Go through the listing below and return every line exactly.
:: Data in this exercise
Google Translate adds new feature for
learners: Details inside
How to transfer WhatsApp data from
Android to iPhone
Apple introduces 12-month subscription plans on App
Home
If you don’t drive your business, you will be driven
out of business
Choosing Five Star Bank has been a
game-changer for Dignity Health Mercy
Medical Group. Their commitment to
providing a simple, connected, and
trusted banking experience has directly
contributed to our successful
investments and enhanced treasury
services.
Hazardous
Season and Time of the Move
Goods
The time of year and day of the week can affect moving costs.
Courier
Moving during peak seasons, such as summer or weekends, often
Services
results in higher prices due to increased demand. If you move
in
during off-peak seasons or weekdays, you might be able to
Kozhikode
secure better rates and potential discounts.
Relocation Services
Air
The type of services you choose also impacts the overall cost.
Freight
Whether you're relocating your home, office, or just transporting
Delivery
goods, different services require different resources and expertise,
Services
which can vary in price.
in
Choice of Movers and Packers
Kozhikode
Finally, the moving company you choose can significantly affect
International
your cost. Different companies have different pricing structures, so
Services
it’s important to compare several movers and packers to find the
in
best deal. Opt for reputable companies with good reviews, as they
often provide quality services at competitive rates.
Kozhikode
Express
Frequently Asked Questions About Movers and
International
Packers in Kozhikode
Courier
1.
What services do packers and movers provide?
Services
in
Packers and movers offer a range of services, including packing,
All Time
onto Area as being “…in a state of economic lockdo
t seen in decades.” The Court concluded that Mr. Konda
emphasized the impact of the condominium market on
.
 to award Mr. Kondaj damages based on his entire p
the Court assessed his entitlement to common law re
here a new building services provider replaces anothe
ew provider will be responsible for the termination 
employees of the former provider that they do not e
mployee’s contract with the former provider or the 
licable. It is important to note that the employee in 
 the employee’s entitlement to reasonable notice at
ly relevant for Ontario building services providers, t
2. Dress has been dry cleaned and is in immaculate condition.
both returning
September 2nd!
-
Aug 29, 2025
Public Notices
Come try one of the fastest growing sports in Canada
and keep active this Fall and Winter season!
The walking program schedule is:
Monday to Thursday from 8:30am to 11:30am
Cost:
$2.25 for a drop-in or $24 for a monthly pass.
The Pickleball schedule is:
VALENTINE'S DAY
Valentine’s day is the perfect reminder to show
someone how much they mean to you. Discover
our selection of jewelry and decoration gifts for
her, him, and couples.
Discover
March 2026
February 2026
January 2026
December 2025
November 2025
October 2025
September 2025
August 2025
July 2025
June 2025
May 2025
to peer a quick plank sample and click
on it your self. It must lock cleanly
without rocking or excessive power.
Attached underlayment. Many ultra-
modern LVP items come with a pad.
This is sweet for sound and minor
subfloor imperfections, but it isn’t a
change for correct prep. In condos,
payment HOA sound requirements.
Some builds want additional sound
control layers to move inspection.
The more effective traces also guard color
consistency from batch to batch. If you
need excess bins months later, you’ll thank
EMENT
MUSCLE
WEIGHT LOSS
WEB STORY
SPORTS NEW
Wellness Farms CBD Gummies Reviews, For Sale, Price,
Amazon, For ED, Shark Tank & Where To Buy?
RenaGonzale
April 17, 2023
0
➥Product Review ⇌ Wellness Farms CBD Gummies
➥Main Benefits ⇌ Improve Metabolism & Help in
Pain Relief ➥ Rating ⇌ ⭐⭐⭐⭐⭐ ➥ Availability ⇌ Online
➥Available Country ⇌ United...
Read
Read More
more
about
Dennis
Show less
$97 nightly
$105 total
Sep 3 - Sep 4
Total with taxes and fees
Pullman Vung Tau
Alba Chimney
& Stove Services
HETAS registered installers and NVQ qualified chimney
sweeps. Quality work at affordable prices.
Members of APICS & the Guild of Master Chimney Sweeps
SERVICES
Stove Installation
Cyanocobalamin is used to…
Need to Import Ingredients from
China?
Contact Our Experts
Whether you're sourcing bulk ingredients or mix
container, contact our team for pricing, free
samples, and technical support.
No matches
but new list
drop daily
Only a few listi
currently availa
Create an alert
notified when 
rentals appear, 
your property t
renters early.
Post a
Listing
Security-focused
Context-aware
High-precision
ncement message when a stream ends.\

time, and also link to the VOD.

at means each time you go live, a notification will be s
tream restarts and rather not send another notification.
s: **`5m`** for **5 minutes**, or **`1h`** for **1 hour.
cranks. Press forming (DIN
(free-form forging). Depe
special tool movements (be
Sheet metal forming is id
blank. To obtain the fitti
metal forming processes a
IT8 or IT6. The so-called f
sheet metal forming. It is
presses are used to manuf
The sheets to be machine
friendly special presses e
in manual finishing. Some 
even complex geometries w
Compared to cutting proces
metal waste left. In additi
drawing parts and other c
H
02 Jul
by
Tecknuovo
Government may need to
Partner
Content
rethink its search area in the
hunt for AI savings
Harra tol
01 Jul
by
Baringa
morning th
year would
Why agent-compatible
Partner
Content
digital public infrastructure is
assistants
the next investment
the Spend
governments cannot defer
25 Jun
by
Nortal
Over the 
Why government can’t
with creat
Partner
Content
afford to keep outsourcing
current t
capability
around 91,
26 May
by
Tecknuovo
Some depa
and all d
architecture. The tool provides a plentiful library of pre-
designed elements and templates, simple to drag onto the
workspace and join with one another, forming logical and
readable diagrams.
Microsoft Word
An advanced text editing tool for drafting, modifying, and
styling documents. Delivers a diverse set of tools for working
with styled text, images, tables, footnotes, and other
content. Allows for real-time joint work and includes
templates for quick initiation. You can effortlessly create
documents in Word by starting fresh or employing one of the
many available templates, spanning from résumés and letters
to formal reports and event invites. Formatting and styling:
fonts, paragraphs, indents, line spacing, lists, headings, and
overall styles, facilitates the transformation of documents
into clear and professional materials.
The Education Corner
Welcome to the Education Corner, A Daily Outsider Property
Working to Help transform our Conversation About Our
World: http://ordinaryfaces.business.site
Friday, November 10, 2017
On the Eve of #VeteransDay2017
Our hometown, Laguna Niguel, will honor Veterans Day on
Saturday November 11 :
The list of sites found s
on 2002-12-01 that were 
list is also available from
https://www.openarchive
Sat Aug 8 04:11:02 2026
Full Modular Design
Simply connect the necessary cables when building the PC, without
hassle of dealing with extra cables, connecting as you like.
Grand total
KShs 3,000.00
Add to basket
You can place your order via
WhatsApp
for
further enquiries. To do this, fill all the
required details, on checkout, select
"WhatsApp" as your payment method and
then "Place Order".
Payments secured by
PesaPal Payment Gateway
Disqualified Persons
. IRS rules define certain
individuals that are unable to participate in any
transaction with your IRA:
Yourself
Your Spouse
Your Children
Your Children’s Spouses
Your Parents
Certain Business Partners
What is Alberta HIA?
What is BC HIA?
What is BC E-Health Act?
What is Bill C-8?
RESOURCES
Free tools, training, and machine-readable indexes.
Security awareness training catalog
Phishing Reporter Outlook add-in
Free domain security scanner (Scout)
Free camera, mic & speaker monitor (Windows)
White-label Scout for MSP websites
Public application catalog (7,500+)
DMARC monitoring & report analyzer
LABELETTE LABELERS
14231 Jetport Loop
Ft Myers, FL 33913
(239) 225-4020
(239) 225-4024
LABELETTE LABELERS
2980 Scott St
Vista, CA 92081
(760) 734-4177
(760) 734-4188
::::
| Answer area |
Google Translate adds new feature for
learners: Details inside
How to transfer WhatsApp data from
Android to iPhone
Apple introduces 12-month subscription plans on App
Home
If you don’t drive your business, you will be driven
out of business
Choosing Five Star Bank has been a
game-changer for Dignity Health Mercy
Medical Group. Their commitment to
providing a simple, connected, and
trusted banking experience has directly
contributed to our successful
investments and enhanced treasury
services.
Hazardous
Season and Time of the Move
Goods
The time of year and day of the week can affect moving costs.
Courier
Moving during peak seasons, such as summer or weekends, often
Services
results in higher prices due to increased demand. If you move
in
during off-peak seasons or weekdays, you might be able to
Kozhikode
secure better rates and potential discounts.
Relocation Services
Air
The type of services you choose also impacts the overall cost.
Freight
Whether you're relocating your home, office, or just transporting
Delivery
goods, different services require different resources and expertise,
Services
which can vary in price.
in
Choice of Movers and Packers
Kozhikode
Finally, the moving company you choose can significantly affect
International
your cost. Different companies have different pricing structures, so
Services
it’s important to compare several movers and packers to find the
in
best deal. Opt for reputable companies with good reviews, as they
often provide quality services at competitive rates.
Kozhikode
Express
Frequently Asked Questions About Movers and
International
Packers in Kozhikode
Courier
1.
What services do packers and movers provide?
Services
in
Packers and movers offer a range of services, including packing,
All Time
onto Area as being “…in a state of economic lockdo
t seen in decades.” The Court concluded that Mr. Konda
emphasized the impact of the condominium market on
.
 to award Mr. Kondaj damages based on his entire p
the Court assessed his entitlement to common law re
here a new building services provider replaces anothe
ew provider will be responsible for the termination 
employees of the former provider that they do not e
mployee’s contract with the former provider or the 
licable. It is important to note that the employee in 
 the employee’s entitlement to reasonable notice at
ly relevant for Ontario building services providers, t
2. Dress has been dry cleaned and is in immaculate condition.
both returning
September 2nd!
-
Aug 29, 2025
Public Notices
Come try one of the fastest growing sports in Canada
and keep active this Fall and Winter season!
The walking program schedule is:
Monday to Thursday from 8:30am to 11:30am
Cost:
$2.25 for a drop-in or $24 for a monthly pass.
The Pickleball schedule is:
VALENTINE'S DAY
Valentine’s day is the perfect reminder to show
someone how much they mean to you. Discover
our selection of jewelry and decoration gifts for
her, him, and couples.
Discover
March 2026
February 2026
January 2026
December 2025
November 2025
October 2025
September 2025
August 2025
July 2025
June 2025
May 2025
to peer a quick plank sample and click
on it your self. It must lock cleanly
without rocking or excessive power.
Attached underlayment. Many ultra-
modern LVP items come with a pad.
This is sweet for sound and minor
subfloor imperfections, but it isn’t a
change for correct prep. In condos,
payment HOA sound requirements.
Some builds want additional sound
control layers to move inspection.
The more effective traces also guard color
consistency from batch to batch. If you
need excess bins months later, you’ll thank
EMENT
MUSCLE
WEIGHT LOSS
WEB STORY
SPORTS NEW
Wellness Farms CBD Gummies Reviews, For Sale, Price,
Amazon, For ED, Shark Tank & Where To Buy?
RenaGonzale
April 17, 2023
0
➥Product Review ⇌ Wellness Farms CBD Gummies
➥Main Benefits ⇌ Improve Metabolism & Help in
Pain Relief ➥ Rating ⇌ ⭐⭐⭐⭐⭐ ➥ Availability ⇌ Online
➥Available Country ⇌ United...
Read
Read More
more
about
Dennis
Show less
$97 nightly
$105 total
Sep 3 - Sep 4
Total with taxes and fees
Pullman Vung Tau
Alba Chimney
& Stove Services
HETAS registered installers and NVQ qualified chimney
sweeps. Quality work at affordable prices.
Members of APICS & the Guild of Master Chimney Sweeps
SERVICES
Stove Installation
Cyanocobalamin is used to…
Need to Import Ingredients from
China?
Contact Our Experts
Whether you're sourcing bulk ingredients or mix
container, contact our team for pricing, free
samples, and technical support.
No matches
but new list
drop daily
Only a few listi
currently availa
Create an alert
notified when 
rentals appear, 
your property t
renters early.
Post a
Listing
Security-focused
Context-aware
High-precision
ncement message when a stream ends.\

time, and also link to the VOD.

at means each time you go live, a notification will be s
tream restarts and rather not send another notification.
s: **`5m`** for **5 minutes**, or **`1h`** for **1 hour.
cranks. Press forming (DIN
(free-form forging). Depe
special tool movements (be
Sheet metal forming is id
blank. To obtain the fitti
metal forming processes a
IT8 or IT6. The so-called f
sheet metal forming. It is
presses are used to manuf
The sheets to be machine
friendly special presses e
in manual finishing. Some 
even complex geometries w
Compared to cutting proces
metal waste left. In additi
drawing parts and other c
H
02 Jul
by
Tecknuovo
Government may need to
Partner
Content
rethink its search area in the
hunt for AI savings
Harra tol
01 Jul
by
Baringa
morning th
year would
Why agent-compatible
Partner
Content
digital public infrastructure is
assistants
the next investment
the Spend
governments cannot defer
25 Jun
by
Nortal
Over the 
Why government can’t
with creat
Partner
Content
afford to keep outsourcing
current t
capability
around 91,
26 May
by
Tecknuovo
Some depa
and all d
architecture. The tool provides a plentiful library of pre-
designed elements and templates, simple to drag onto the
workspace and join with one another, forming logical and
readable diagrams.
Microsoft Word
An advanced text editing tool for drafting, modifying, and
styling documents. Delivers a diverse set of tools for working
with styled text, images, tables, footnotes, and other
content. Allows for real-time joint work and includes
templates for quick initiation. You can effortlessly create
documents in Word by starting fresh or employing one of the
many available templates, spanning from résumés and letters
to formal reports and event invites. Formatting and styling:
fonts, paragraphs, indents, line spacing, lists, headings, and
overall styles, facilitates the transformation of documents
into clear and professional materials.
The Education Corner
Welcome to the Education Corner, A Daily Outsider Property
Working to Help transform our Conversation About Our
World: http://ordinaryfaces.business.site
Friday, November 10, 2017
On the Eve of #VeteransDay2017
Our hometown, Laguna Niguel, will honor Veterans Day on
Saturday November 11 :
The list of sites found s
on 2002-12-01 that were 
list is also available from
https://www.openarchive
Sat Aug 8 04:11:02 2026
Full Modular Design
Simply connect the necessary cables when building the PC, without
hassle of dealing with extra cables, connecting as you like.
Grand total
KShs 3,000.00
Add to basket
You can place your order via
WhatsApp
for
further enquiries. To do this, fill all the
required details, on checkout, select
"WhatsApp" as your payment method and
then "Place Order".
Payments secured by
PesaPal Payment Gateway
Disqualified Persons
. IRS rules define certain
individuals that are unable to participate in any
transaction with your IRA:
Yourself
Your Spouse
Your Children
Your Children’s Spouses
Your Parents
Certain Business Partners
What is Alberta HIA?
What is BC HIA?
What is BC E-Health Act?
What is Bill C-8?
RESOURCES
Free tools, training, and machine-readable indexes.
Security awareness training catalog
Phishing Reporter Outlook add-in
Free domain security scanner (Scout)
Free camera, mic & speaker monitor (Windows)
White-label Scout for MSP websites
Public application catalog (7,500+)
DMARC monitoring & report analyzer
LABELETTE LABELERS
14231 Jetport Loop
Ft Myers, FL 33913
(239) 225-4020
(239) 225-4024
LABELETTE LABELERS
2980 Scott St
Vista, CA 92081
(760) 734-4177
(760) 734-4188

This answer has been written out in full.